Charlie, who had stood up and stretched, walked out the back door.

“Yes, Mom,” said Simon, “but even so, was I supposed to go out and do anything after watching that movie, or just go home and worry?”

“I didn’t think it was scary enough,” said Stoney. “I don’t think audiences today would be scared by any movie from that period. Like I said, it’s comprehensible. It’s not real. The governments involved aren’t run by madmen—”

“Like North Korea,” said Zoe.

“Speaking of the atomic bomb,” said Cassie, “you’ll never guess who Delphine and I have been working out with all these years without knowing.”

“Yes, that was interesting,” said Delphine.

“What?” said Isabel.

“Well,” said Delphine, “there’s a man about my age at the gym, but in much better shape. He’s the trainer for the old ladies, really. Tall. High cheekbones. Perfect health.”

“Glowing,” said Cassie.

“So today he was shaking his head, and he looked upset, so of course we asked him what was wrong, and it turned out that he was retired army, and he was quite worried about the fact that so few people in the army or the State Department speak Arabic, or Iraqi, or whatever, I don’t even know what it is, that’s how ignorant I am, too. And Cassie said, ‘Do you speak a lot of languages?’”

“And he said, ‘I speak Russian, German, Czech, some others. You know what I did in the White House? I had an office right next to the President’s office, and I was the voice of the red telephone. If he had to call the Soviet Union and speak to the Kremlin, I did the talking.’”

“Wow,” said Isabel.

“But here’s the amazing part,” said Cassie. “He said, ‘All those years I worked in the White House, I met every important person who passed through, and I explained to them what my job was, and they were all interested, and they were all pretty nice, too, except I hated one guy. I took an instant dislike to him, and I never changed my mind.’”
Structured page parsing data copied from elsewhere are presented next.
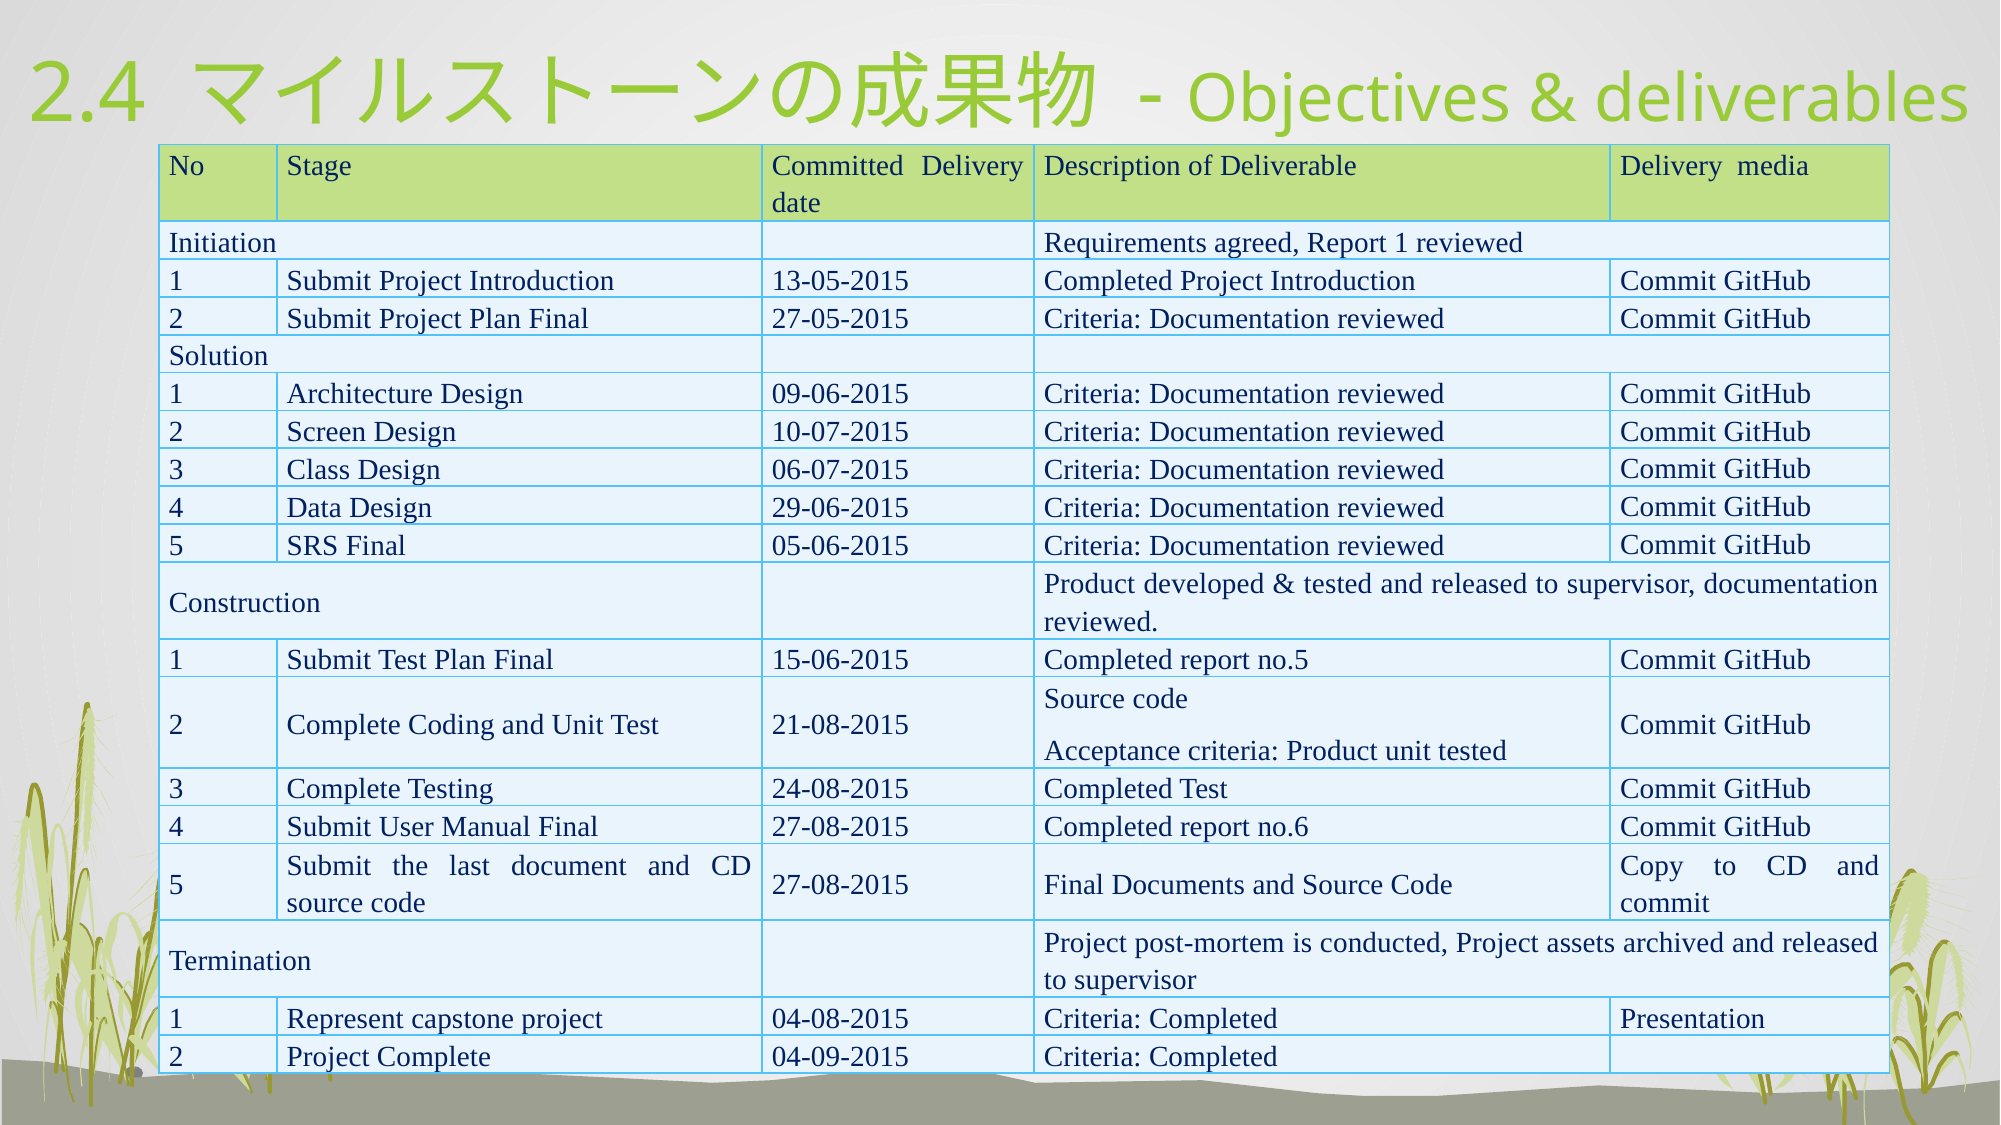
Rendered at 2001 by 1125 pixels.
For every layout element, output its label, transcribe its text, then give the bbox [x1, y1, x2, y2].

table_cell Submit Project Plan Final [278, 298, 761, 334]
table_cell Project post-mortem is conducted, Project assets archived and released to supervisor [1035, 921, 1889, 996]
table_cell 5 [160, 525, 276, 561]
table_cell Project Complete [278, 1036, 761, 1072]
table_header Stage [278, 145, 761, 220]
table_cell 29-06-2015 [763, 487, 1033, 523]
table_cell 1 [160, 998, 276, 1034]
table_cell Initiation [160, 222, 761, 258]
table_cell 09-06-2015 [763, 373, 1033, 410]
table_cell Complete Coding and Unit Test [278, 677, 761, 767]
table_cell Presentation [1611, 998, 1889, 1034]
table_cell Construction [160, 563, 761, 638]
table_cell Criteria: Documentation reviewed [1035, 298, 1609, 334]
table_cell 1 [160, 260, 276, 296]
table_cell 27-05-2015 [763, 298, 1033, 334]
table_cell Commit GitHub [1611, 260, 1889, 296]
table_cell Criteria: Documentation reviewed [1035, 373, 1609, 410]
table_cell Commit GitHub [1611, 487, 1889, 523]
table_cell Criteria: Completed [1035, 998, 1609, 1034]
table_cell Final Documents and Source Code [1035, 844, 1609, 919]
table_cell [763, 222, 1033, 258]
table_cell [1035, 336, 1889, 372]
table_cell Commit GitHub [1611, 806, 1889, 843]
table_cell 2 [160, 298, 276, 334]
table_cell Represent capstone project [278, 998, 761, 1034]
table_cell Completed report no.6 [1035, 806, 1609, 843]
table_cell 24-08-2015 [763, 769, 1033, 805]
table_cell 1 [160, 640, 276, 676]
table_cell Commit GitHub [1611, 769, 1889, 805]
table_cell Screen Design [278, 411, 761, 447]
table_cell 2 [160, 1036, 276, 1072]
table_cell SRS Final [278, 525, 761, 561]
table_cell Product developed & tested and released to supervisor, documentation reviewed. [1035, 563, 1889, 638]
table_cell Submit Test Plan Final [278, 640, 761, 676]
table_header Description of Deliverable [1035, 145, 1609, 220]
table_cell 04-08-2015 [763, 998, 1033, 1034]
table_cell 5 [160, 844, 276, 919]
table_cell 27-08-2015 [763, 806, 1033, 843]
table_cell Solution [160, 336, 761, 372]
table_cell 2 [160, 677, 276, 767]
table_cell 10-07-2015 [763, 411, 1033, 447]
table_cell [763, 563, 1033, 638]
table_cell Commit GitHub [1611, 298, 1889, 334]
table_cell Requirements agreed, Report 1 reviewed [1035, 222, 1889, 258]
table_cell [1611, 1036, 1889, 1072]
table_cell 06-07-2015 [763, 449, 1033, 485]
table_cell [763, 921, 1033, 996]
table_cell Completed Project Introduction [1035, 260, 1609, 296]
table_cell Criteria: Documentation reviewed [1035, 411, 1609, 447]
table_cell Criteria: Completed [1035, 1036, 1609, 1072]
table_cell Submit User Manual Final [278, 806, 761, 843]
table_cell Commit GitHub [1611, 373, 1889, 410]
table_cell Completed Test [1035, 769, 1609, 805]
table_cell Copy to CD and commit [1611, 844, 1889, 919]
table_cell Commit GitHub [1611, 677, 1889, 767]
table_cell Termination [160, 921, 761, 996]
table_cell 4 [160, 806, 276, 843]
table_cell 1 [160, 373, 276, 410]
table_header Committed Delivery date [763, 145, 1033, 220]
table_cell Commit GitHub [1611, 411, 1889, 447]
table_cell 05-06-2015 [763, 525, 1033, 561]
table_cell 3 [160, 769, 276, 805]
table_cell Criteria: Documentation reviewed [1035, 525, 1609, 561]
table_cell Submit the last document and CD source code [278, 844, 761, 919]
table_cell Criteria: Documentation reviewed [1035, 449, 1609, 485]
table_cell Commit GitHub [1611, 640, 1889, 676]
table_cell Completed report no.5 [1035, 640, 1609, 676]
table_header No [160, 145, 276, 220]
table_cell 4 [160, 487, 276, 523]
table_cell 2 [160, 411, 276, 447]
table_cell Complete Testing [278, 769, 761, 805]
table_cell Commit GitHub [1611, 525, 1889, 561]
table_cell Class Design [278, 449, 761, 485]
table_cell Architecture Design [278, 373, 761, 410]
table_cell Criteria: Documentation reviewed [1035, 487, 1609, 523]
table_cell Submit Project Introduction [278, 260, 761, 296]
table_cell Source code Acceptance criteria: Product unit tested [1035, 677, 1609, 767]
table_cell 3 [160, 449, 276, 485]
title 2.4 マイルストーンの成果物 - Objectives & deliverables [0, 0, 2000, 146]
table_cell 04-09-2015 [763, 1036, 1033, 1072]
table_cell Data Design [278, 487, 761, 523]
table_cell 15-06-2015 [763, 640, 1033, 676]
table_cell Commit GitHub [1611, 449, 1889, 485]
table_cell 21-08-2015 [763, 677, 1033, 767]
table_cell 13-05-2015 [763, 260, 1033, 296]
table_cell [763, 336, 1033, 372]
table_header Delivery media [1611, 145, 1889, 220]
table_cell 27-08-2015 [763, 844, 1033, 919]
Delphine said, “I said, ‘Who was that?’”

Cassie said, “And he said, ‘John Erlichman.’ And I said, ‘John Erlichman! I knew John Erlichman!’ And he said, ‘John Erlichman came into my office the first day, and he sat down and he looked at me, and he said, “So, Colonel, how are you going to feel when you are replaced by a computer?” He was not a nice man.’ I thought it was amazing what a small world it is, that he should have such a clear memory of John.”
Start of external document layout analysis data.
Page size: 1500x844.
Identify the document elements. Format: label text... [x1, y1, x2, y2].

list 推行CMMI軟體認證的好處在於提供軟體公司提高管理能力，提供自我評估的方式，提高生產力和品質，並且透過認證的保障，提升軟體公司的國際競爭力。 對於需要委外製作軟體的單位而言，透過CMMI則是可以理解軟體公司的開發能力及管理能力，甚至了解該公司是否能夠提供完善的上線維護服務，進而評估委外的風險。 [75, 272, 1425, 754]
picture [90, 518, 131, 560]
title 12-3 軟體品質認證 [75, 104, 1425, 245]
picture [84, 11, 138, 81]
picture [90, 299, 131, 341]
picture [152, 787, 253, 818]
“How did you know John Erlichman?” said Stoney.

“Oh, goodness. When I was the editor of the UCLA
Bruin
in 1946, Erlichman was in charge of circulation and H. R. Haldeman was in charge of advertising. They were the only frat boys we had on the paper. They really didn’t fit in, and they weren’t nice boys. Of course, they’d already been in the service by then. At least, Haldeman had been in the Marines, because he had that buzz cut. Frank Mankiewicz did sports. He’d been in the army, I think. You know who I mean, Bobby Kennedy’s press secretary. And he was McGovern’s campaign manager or something like that. Then there was NPR.”